Mittelberg — an environmental science and international studies major — received $9,000 from the Circumnavigator’s Travel-Study Grant to study genetically modified organisms and their relation to food security in Argentina, Brazil, South Africa, Ghana, Malaysia and the Philippines. She spent more than a week in each country visiting research institutions and speaking to local farmers, non-governmental organizations and anti-GMO activists.

“I wanted to study GMOs because it’s something a lot of people have an opinion about but don’t really know much about,” Mittelberg said. “There’s this really polarizing conversation where people are saying, ‘I’ve heard of GMO, I’m anti-GMO,’ but it’s really a lot more complicated than that.”

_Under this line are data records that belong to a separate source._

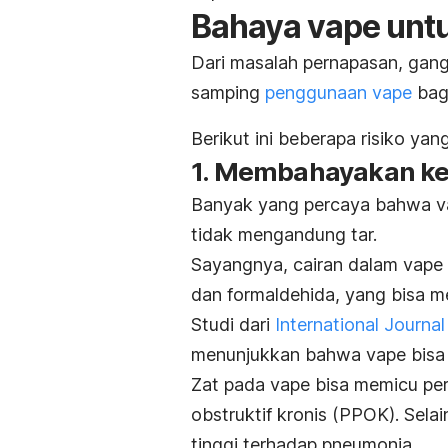
Bahaya vape unt
Dari masalah pernapasan, gang
samping
penggunaan vape
bagi
Berikut ini beberapa risiko ya
1. Membahayakan ke
Banyak yang percaya bahwa va
tidak mengandung tar.
Sayangnya, cairan dalam vape 
dan formaldehida, yang bisa m
Studi dari
International Journa
menunjukkan bahwa vape bisa 
Zat pada vape bisa memicu per
obstruktif kronis (PPOK). Sela
tinggi terhadap pneumonia.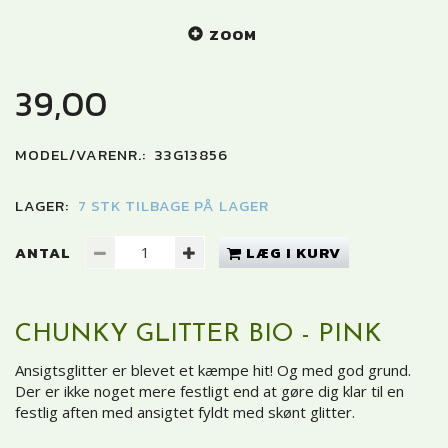
ZOOM
39,00
MODEL/VARENR.:
33G13856
LAGER:
7 STK TILBAGE PÅ LAGER
ANTAL
LÆG I KURV
CHUNKY GLITTER BIO - PINK
Ansigtsglitter er blevet et kæmpe hit! Og med god grund.
Der er ikke noget mere festligt end at gøre dig klar til en
festlig aften med ansigtet fyldt med skønt glitter.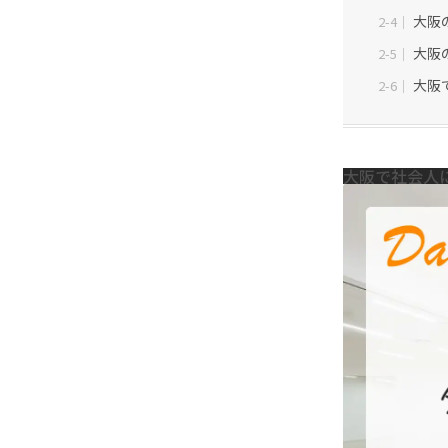
大阪
2-4｜
大阪
2-5｜
大阪
2-6｜
大阪で社会人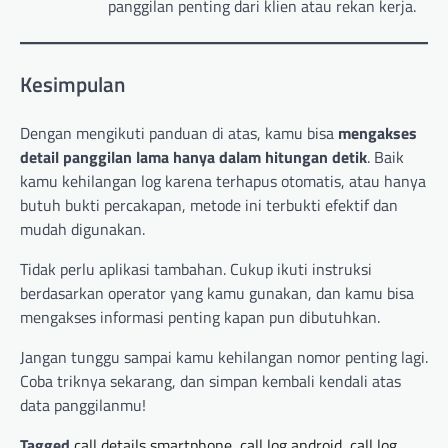
panggilan penting dari klien atau rekan kerja.
Kesimpulan
Dengan mengikuti panduan di atas, kamu bisa
mengakses
detail panggilan lama hanya dalam hitungan detik
. Baik
kamu kehilangan log karena terhapus otomatis, atau hanya
butuh bukti percakapan, metode ini terbukti efektif dan
mudah digunakan.
Tidak perlu aplikasi tambahan. Cukup ikuti instruksi
berdasarkan operator yang kamu gunakan, dan kamu bisa
mengakses informasi penting kapan pun dibutuhkan.
Jangan tunggu sampai kamu kehilangan nomor penting lagi.
Coba triknya sekarang, dan simpan kembali kendali atas
data panggilanmu!
Tagged
call details smartphone
,
call log android
,
call log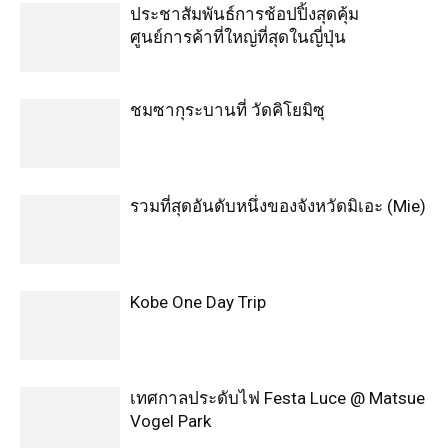
ประชาสัมพันธ์การช้อปปิ้งสุดคุ้ม
ศูนย์การค้าที่ใหญ่ที่สุดในญี่ปุ่น
ชมซากุระบานที่ วัดคิโยมิซุ
รวมที่สุดอันดับหนึ่งของจังหวัดมิเอะ (Mie)
Kobe One Day Trip
เทศกาลประดับไฟ Festa Luce @ Matsue
Vogel Park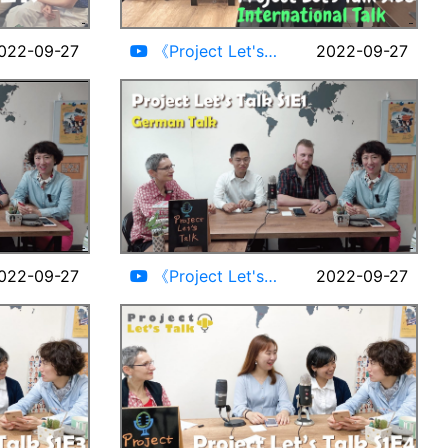
01:07
24:03
022-09-27
《Project Let's
2022-09-27
Talk》Cris&Tariq S1E5
#Paraguayan#Jordanian#Taiwanese
23:48
23:20
022-09-27
《Project Let's
2022-09-27
Talk》Erik&Denzel S1E1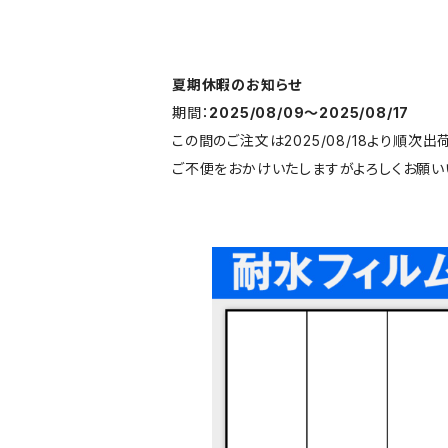
夏期休暇のお知らせ
期間：
2025/08/09〜2025/08/17
この間のご注文は2025/08/18より順次出
ご不便をおかけいたしますがよろしくお願い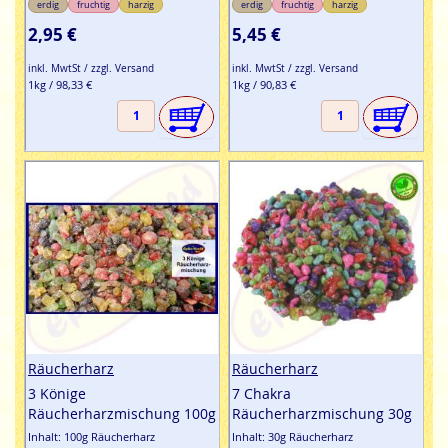
erdig
fruchtig
harzig
erdig
fruchtig
harzig
Fachmännern überlassen, dafür übernehmen wir die
2,95 €
5,45 €
Verteilung. Einfach bestellen & günstig kaufen - leicht
gemacht.
inkl. MwtSt / zzgl. Versand
inkl. MwtSt / zzgl. Versand
1kg / 98,33 €
1kg / 90,83 €
Räucherharz
Räucherharz
3 Könige
7 Chakra
Räucherharzmischung 100g
Räucherharzmischung 30g
Inhalt: 100g Räucherharz
Inhalt: 30g Räucherharz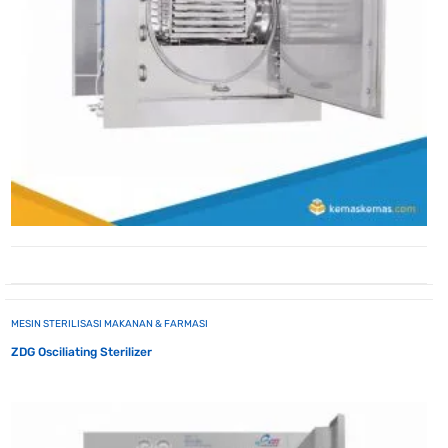
MESIN STERILISASI MAKANAN & FARMASI
ZDG Osciliating Sterilizer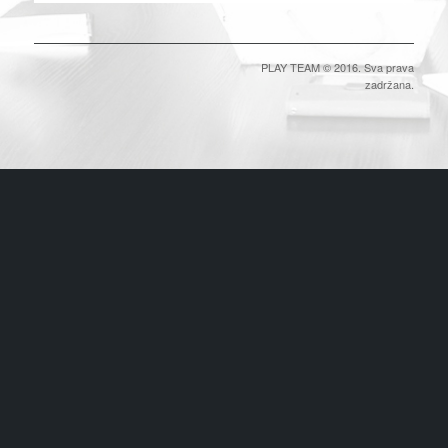
PLAY TEAM © 2016. Sva prava
zadržana.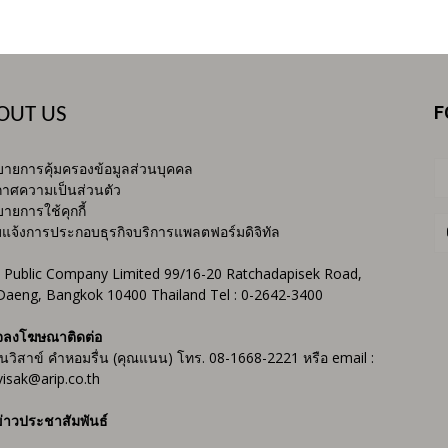
F
OUT US
ายการคุ้มครองข้อมูลส่วนบุคคล
าศความเป็นส่วนตัว
ายการใช้คุกกี้
บแจ้งการประกอบธุรกิจบริการแพลตฟอร์มดิจิทัล
 Public Company Limited 99/16-20 Ratchadapisek Road,
Daeng, Bangkok 10400 Thailand Tel : 0-2642-3400
จลงโฆษณาติดต่อ
ันวิสาข์ คำหอมรื่น (คุณแนน) โทร. 08-1668-2221 หรือ email :
isak@arip.co.th
่าวประชาสัมพันธ์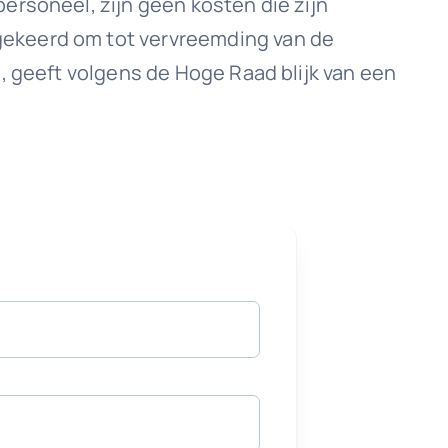
ersoneel, zijn geen kosten die zijn
gekeerd om tot vervreemding van de
, geeft volgens de Hoge Raad blijk van een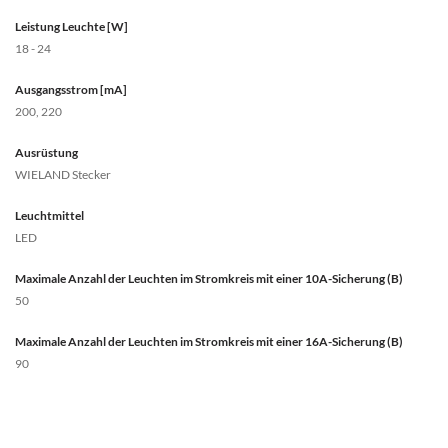
Leistung Leuchte [W]
18 - 24
Ausgangsstrom [mA]
200, 220
Ausrüstung
WIELAND Stecker
Leuchtmittel
LED
Maximale Anzahl der Leuchten im Stromkreis mit einer 10A-Sicherung (B)
50
Maximale Anzahl der Leuchten im Stromkreis mit einer 16A-Sicherung (B)
90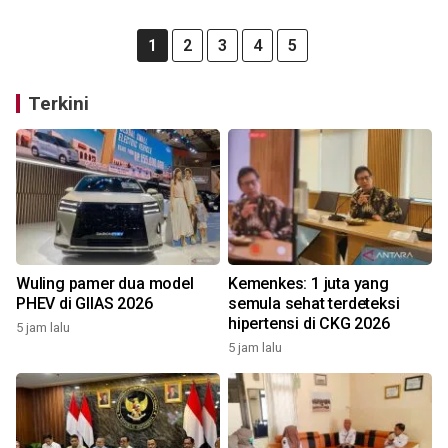
1
2
3
4
5
Terkini
Wuling pamer dua model
Kemenkes: 1 juta yang
PHEV di GIIAS 2026
semula sehat terdeteksi
hipertensi di CKG 2026
5 jam lalu
5 jam lalu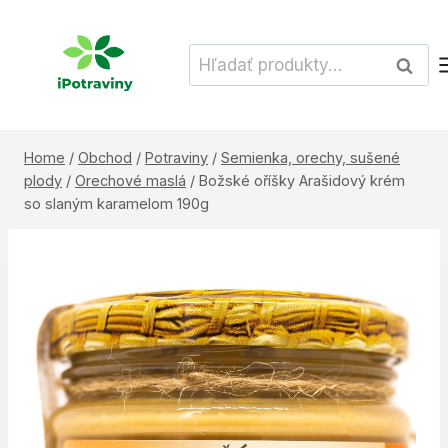
Skip
to
Hľadať:
Vyhľad
content
Home
/
Obchod
/
Potraviny
/
Semienka, orechy, sušené
plody
/
Orechové maslá
/
Božské oříšky Arašidový krém
so slaným karamelom 190g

It was this goal and the passion behind her research that made Mittelberg an appealing candidate for the grant, said Peter Civetta, director of the Office of Undergraduate Research.

Because of the lengthy application process and single-winner policy, only a handful of students apply for the grant each year, Civetta said. The grant is co-funded by Northwestern and the Chicago chapter of the Circumnavigators Club.

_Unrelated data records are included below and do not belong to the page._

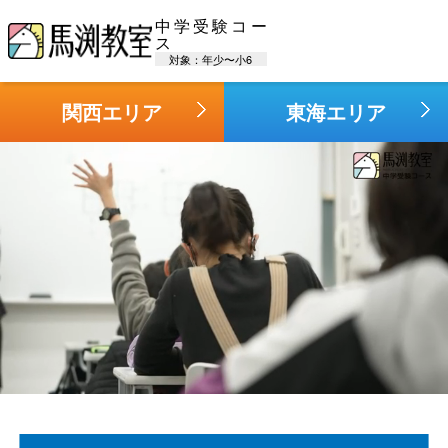
中学受験コー
ス
対象：年少〜小6
関西エリア
東海エリア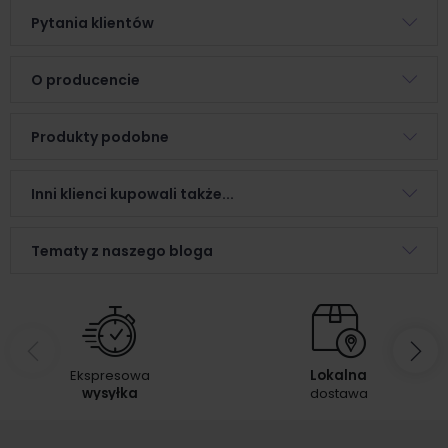
Pytania klientów
O producencie
Produkty podobne
Inni klienci kupowali także...
Tematy z naszego bloga
Ekspresowa
Lokalna
wysyłka
dostawa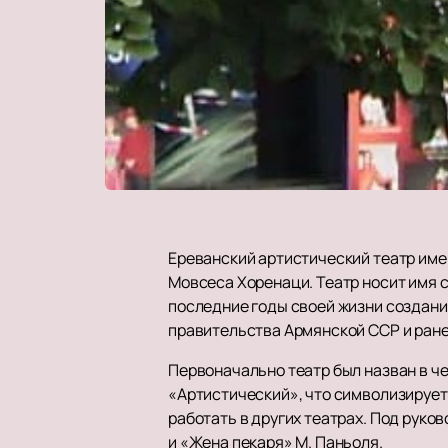
Ереванский артистический театр име
Мовсеса Хоренаци. Театр носит имя 
последние годы своей жизни создани
правительства Армянской ССР и ране
Первоначально театр был назван в ч
«Артистический», что символизируе
работать в других театрах. Под руко
и «Жена пекаря» М. Паньоля.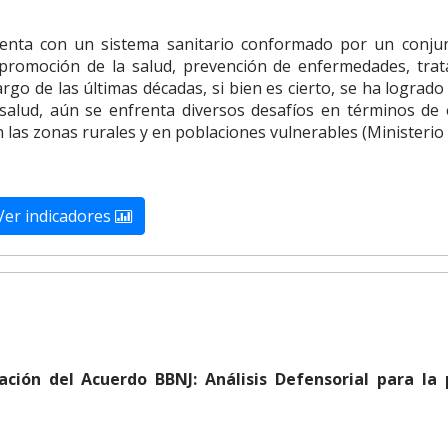
enta con un sistema sanitario conformado por un conjunto 
 promoción de la salud, prevención de enfermedades, trata
argo de las últimas décadas, si bien es cierto, se ha lograd
salud, aún se enfrenta diversos desafíos en términos de eq
 las zonas rurales y en poblaciones vulnerables (Ministerio 
Ver indicadores
cación del Acuerdo BBNJ: Análisis Defensorial para la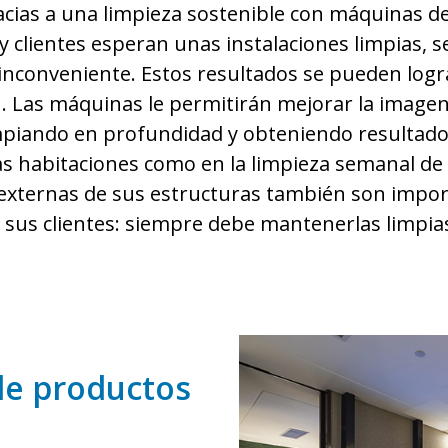
ias a una limpieza sostenible con máquinas de 
y clientes esperan unas instalaciones limpias, 
inconveniente. Estos resultados se pueden logr
. Las máquinas le permitirán mejorar la imagen
iando en profundidad y obteniendo resultados 
las habitaciones como en la limpieza semanal d
 externas de sus estructuras también son import
sus clientes: siempre debe mantenerlas limpias
de productos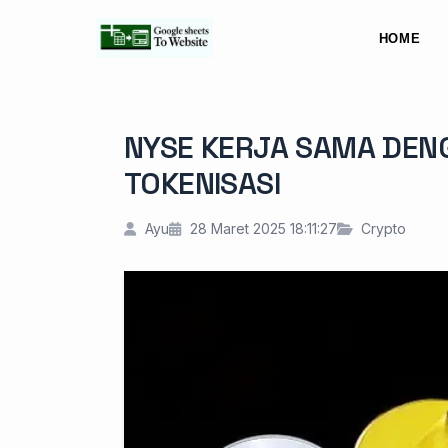
HOME
NYSE KERJA SAMA DEN
TOKENISASI
Ayu
28 Maret 2025 18:11:27
Crypto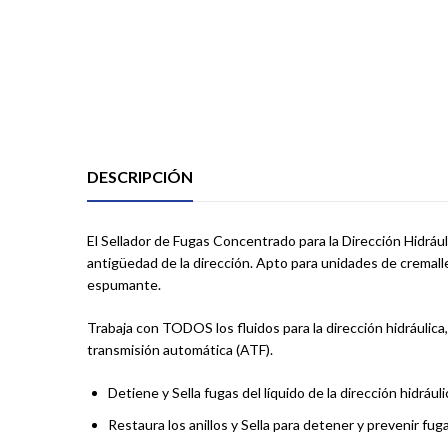
DESCRIPCIÓN
El Sellador de Fugas Concentrado para la Dirección Hidrául
antigüedad de la dirección. Apto para unidades de cremalle
espumante.
Trabaja con TODOS los fluidos para la dirección hidráulica,
transmisión automática (ATF).
Detiene y Sella fugas del líquido de la dirección hidráuli
Restaura los anillos y Sella para detener y prevenir fuga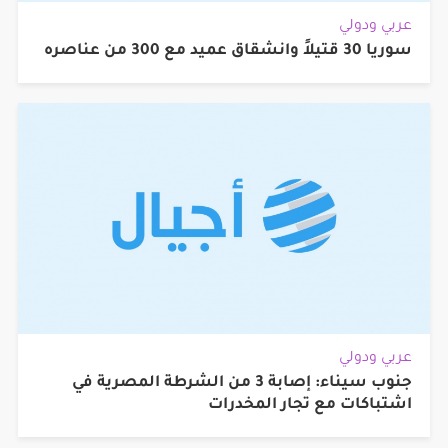
عربي ودولي
سوريا 30 قتيلاً وانشقاق عميد مع 300 من عناصره
عربي ودولي
جنوب سيناء: إصابة 3 من الشرطة المصرية في
اشتباكات مع تجار المخدرات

“The (members of the club) are interested in projects that can really potentially change the world,” he said. “If she did the project and did it well, she could really change a conversation that impacts a lot of people.”

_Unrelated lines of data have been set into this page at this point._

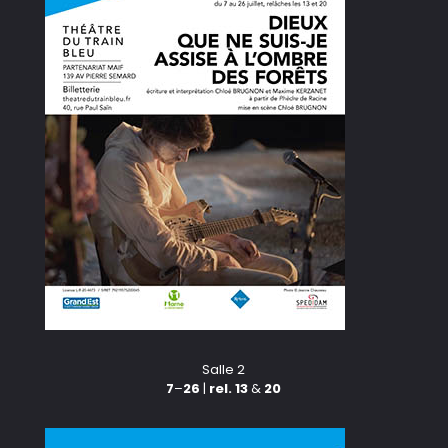
Salle 2
7
–
26
|
rel. 13
&
20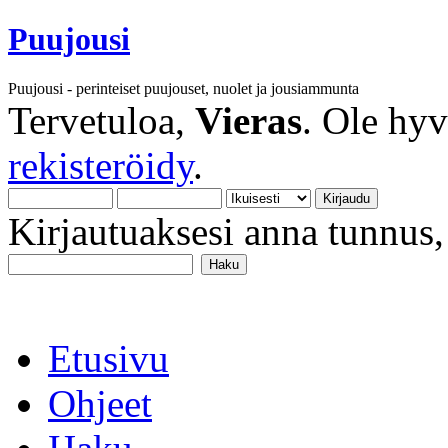
Puujousi
Puujousi - perinteiset puujouset, nuolet ja jousiammunta
Tervetuloa,
Vieras
. Ole hy
rekisteröidy
.
Kirjautuaksesi anna tunnus, 
Etusivu
Ohjeet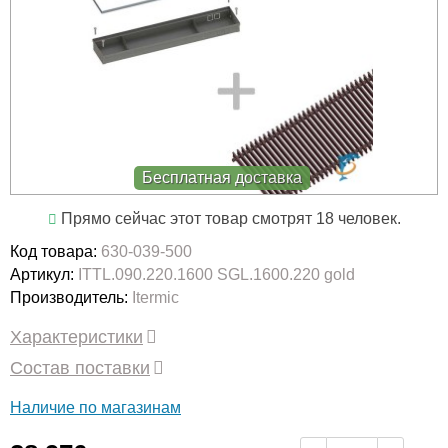
Бесплатная доставка
Прямо сейчас этот товар смотрят 18 человек.
Код товара:
630-039-500
Артикул:
ITTL.090.220.1600 SGL.1600.220 gold
Производитель:
Itermic
Характеристики
Состав поставки
Наличие по магазинам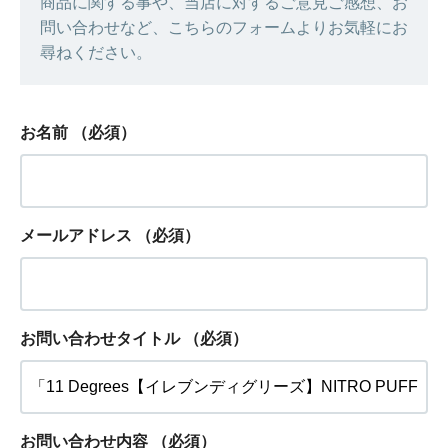
商品に関する事や、当店に対するご意見ご感想、お
問い合わせなど、こちらのフォームよりお気軽にお
尋ねください。
お名前
（必須）
メールアドレス
（必須）
お問い合わせタイトル
（必須）
お問い合わせ内容
（必須）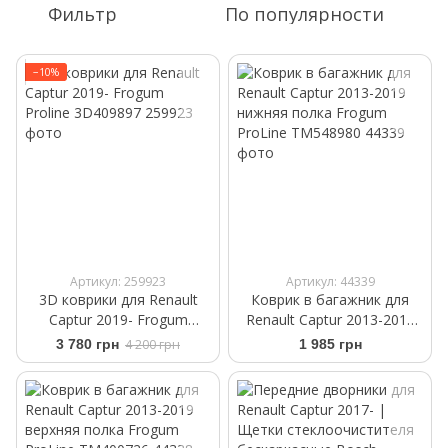
Фильтр
По популярности
−10%
Артикул: 259923
Артикул: 44339
3D коврики для Renault
Коврик в багажник для
Captur 2019- Frogum
Renault Captur 2013-2019
Proline 3D409897
нижняя полка Frogum
3 780 грн
4 200 грн
1 985 грн
ProLine TM548980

Mittelberg’s motivation to study food security stemmed from her high school Advanced Placement biology class, where she learned about biologist and Nobel laureate Norman Borlaug. Borlaug was credited with introducing high-yielding disease-resistant wheat crops to tropical areas such as Mexico and India.

“I wasn’t interested in medicine, and I didn’t want to do anything related to veterinary science … so I wasn’t sure what I wanted to do with biology,” Mittelberg said. “When I saw this huge impact you could have directly through agriculture, I became interested in food security.”

The research trip combined Mittelberg’s passion for food security with her love of adventure, said her mother, Cathy Mittelberg.

“It was a perfect fit for what she wants to do with her life,” Cathy Mittelberg said. “Tara is very interested in the topic she studied and trying to get to the bottom of the controversy with GMOs. This allowed her to really explore that on a world level and not just in the United States.”

In addition to furthering her academic passion, the trip also impacted her daughter on a personal level, Cathy Mittelberg said. Tara became more independent and a better problem solver, she added.

Receiving the grant and embarking on the journey was not simple, as Mittelberg juggled completing her application and proposal while studying abroad last fall in Ecuador, she said. After being notified that she won the grant, Mittelberg had to figure out the logistics of her trip on top of being a full-time NU student.

“It was like a whole other class Winter Quarter putting everything together,” she said. “I went with a travel agency to plan my flights, so that helped, but looking for places to stay and trying to make contacts and strengthening my contacts in each country — it was a lot of time.”

However, Mittelberg was not deterred.

“This is a really unique opportunity that Northwestern has, and there probably won’t be another opportunity to independently plan a world trip and research something you’re passionate about,” she said. “It’s a big trip, but once you get going it’s really wonderful.”